ACTIVITY:
Give the data below again exactly as it stands. Omit the pictures.

DATASET ENTRIES:
------------------------------------------------------------

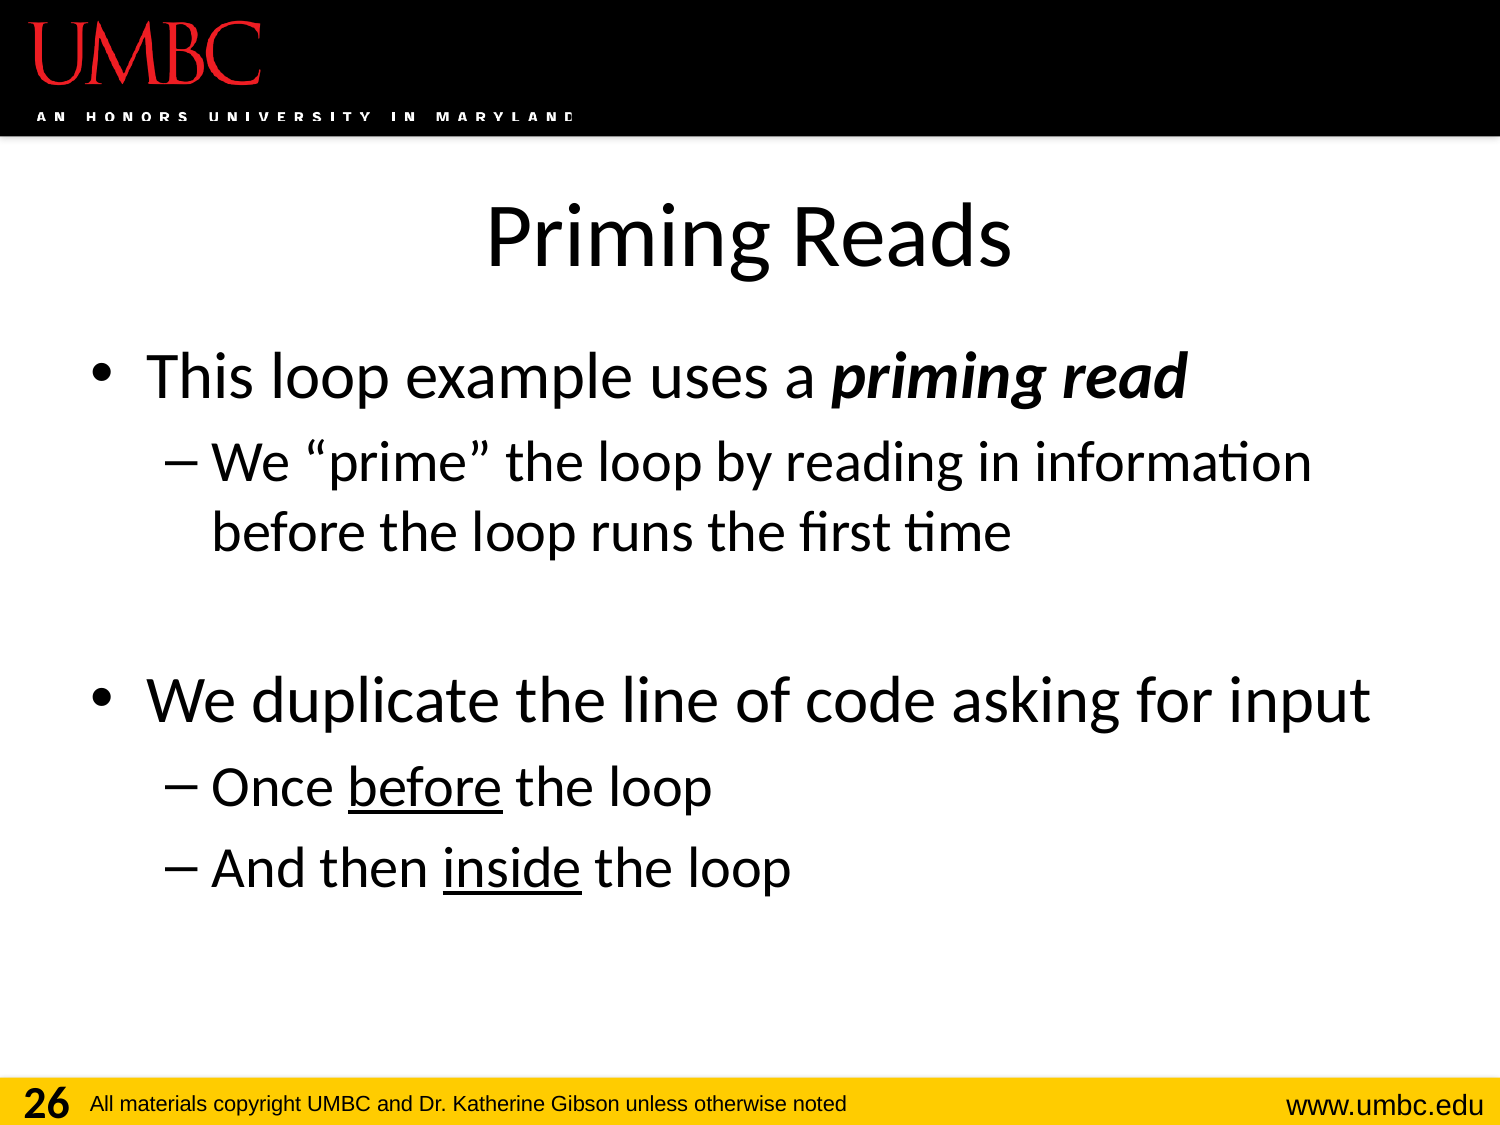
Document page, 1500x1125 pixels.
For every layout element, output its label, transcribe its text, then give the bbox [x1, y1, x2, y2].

slide_number 26 [0, 1065, 94, 1125]
list This loop example uses a priming read We “prime” the loop by reading in information before the loop runs the first time We duplicate the line of code asking for input Once before the loop And then inside the loop [75, 324, 1425, 1066]
title Priming Reads [75, 136, 1425, 324]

------------------------------------------------------------

ANSWER TO THE EXERCISE:
Document page, 1500x1125 pixels.
For every layout element, output its label, transcribe its text, then give the bbox [x1, y1, x2, y2].

slide_number 26 [0, 1065, 94, 1125]
list This loop example uses a priming read We “prime” the loop by reading in information before the loop runs the first time We duplicate the line of code asking for input Once before the loop And then inside the loop [75, 324, 1425, 1066]
title Priming Reads [75, 136, 1425, 324]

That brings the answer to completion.